Ma tutto era cominciato su un campo di oratorio, con l’entusiasmo di don Angelo Scaglioni che si sommava a quello del giovane fuoriclasse che del sacerdote ha sempre avuto un grato e affettuoso ricordo. Sentimenti che accomunano il suo vecchio parroco all’amato maestro delle elementari, al quale Vialli ha voluto mandare da Londra un ultimo saluto soltanto lo scorso settembre in occasione di una rimpatriata dei vecchi compagni di scuola.
«Non ha potuto venire a Cremona, stava già troppo male - ci racconta commosso l’88enne maestro Cesare Ghezzi -. Però ha partecipato mandando un messaggio e salutandoci tutti. Credo che non se la sia sentita di telefonare per la forte commozione che avrebbe avuto lui e tutti noi. Lo conosco da sempre, perché l’ho avuto dalla prima alla quinta elementare e lo ricordo come un ragazzino vivace e intelligente, sempre spiritoso e molto simpatico a tutti.
Fuori dalla classe, alla scuola “Monteverdi” di Cremona dove dei dieci anni in cui ho insegnato la metà li ho fatti con Gianluca, mi capitava spesso di incontrarlo lungo il tragitto per andare all’oratorio di Cristo Re, che era anche la mia parrocchia, e non l’ho mai visto una sola volta senza il pallone sotto braccio. Lui e il pallone erano inseparabili, ci mancava poco che lo portasse anche in classe. Ma a scuola era bravissimo, non l’ho mai trovato impreparato, era davvero diligente. Gli piacevano tutte le materia ed eccelleva in matematica».
Contabilità che gli sarebbe poi servita in carriera, con i 259 gol realizzati distribuiti tra Italia e Inghilterra dove ha dato l’addio da calciatore con la maglia del Chelsea che ha poi anche allenato, capace come pochi di creare spirito di gruppo. «Gianluca aveva una particolare capacità di sintonizzarsi con i compagni - svela ancora il suo maestro -. Ricordo che quando davo da fare dei compiti collettivi si vedeva la sua mano nel lavoro che mi consegnavano, soprattutto nei disegni dove era davvero bravo. Ho conservato per anni dei cartelloni fatti dai ragazzi, ricerche illustrate di storia e di geografia dove si vedeva già allora l’impronta di Gianluca. Una generosità nello spendersi che lo ha sempre contraddistinto».

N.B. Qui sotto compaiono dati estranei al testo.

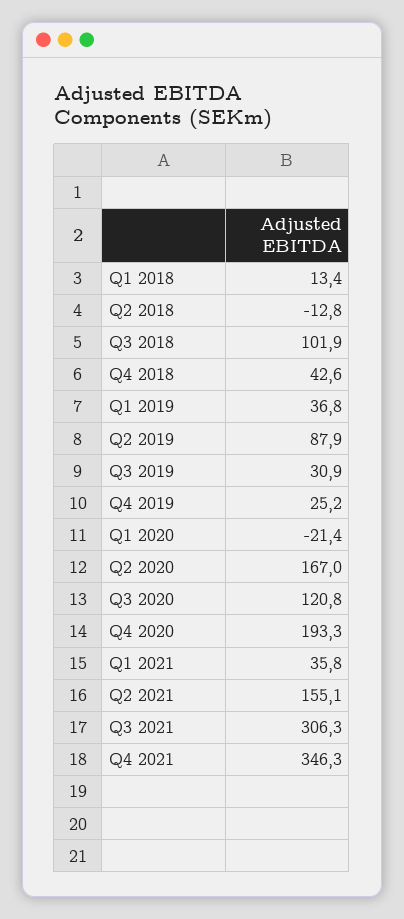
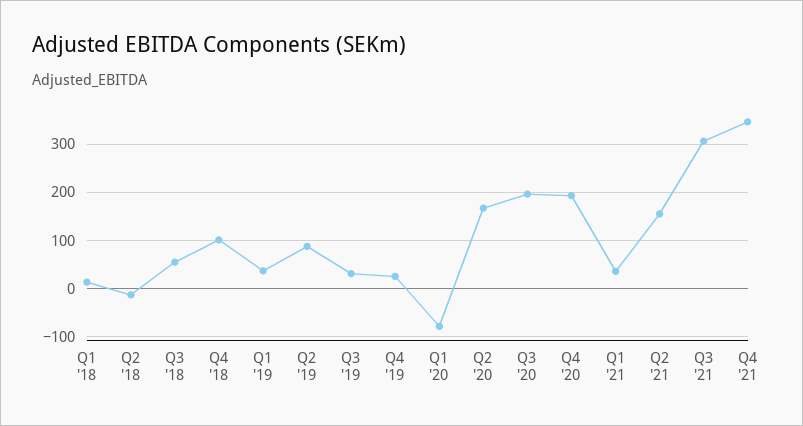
Q3 2018: 101.9 -> 60
Q4 2018: 42.6 -> 100
Q1 2020: -21.4 -> -80
Q3 2020: 120.8 -> 200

All’oratorio il baby campione non saltava un pomeriggio, certamente attratto più dal campo da calcio che dal catechismo. «Lo vedevo ore ed ore palleggiare insieme al suo amico Fabrizio Frittoli, poi diventato medico. Erano una coppia inseparabile con il pallone tra i piedi. Finite le elementari e fatta la cresima, sempre a Cristo Re - rammenta il maestro Ghezzi -, ho però smesso di vedere così spesso Gianluca, sia perché era andato alle medie sia perché credo che avesse cominciato ad allenarsi nelle giovanili del Pizzighettone e poi della Cremonese. Avevo però notizie da sua mamma e, da quello che ricordo, per lui era cominciato un periodo di crisi scolastica perché il pallone lo assorbiva sempre di più».
Ora quel pallone non rotola più quaggiù con Gianluca. Nemmeno per la sua famiglia che salutandolo per l’ultima volta (dopo che prima di Natale mamma Maria Teresa era volata a Londra con il primogenito Nino per l’ultimo abbraccio) scrive: «Il suo ricordo e il suo esempio vivranno per sempre nei nostri cruori».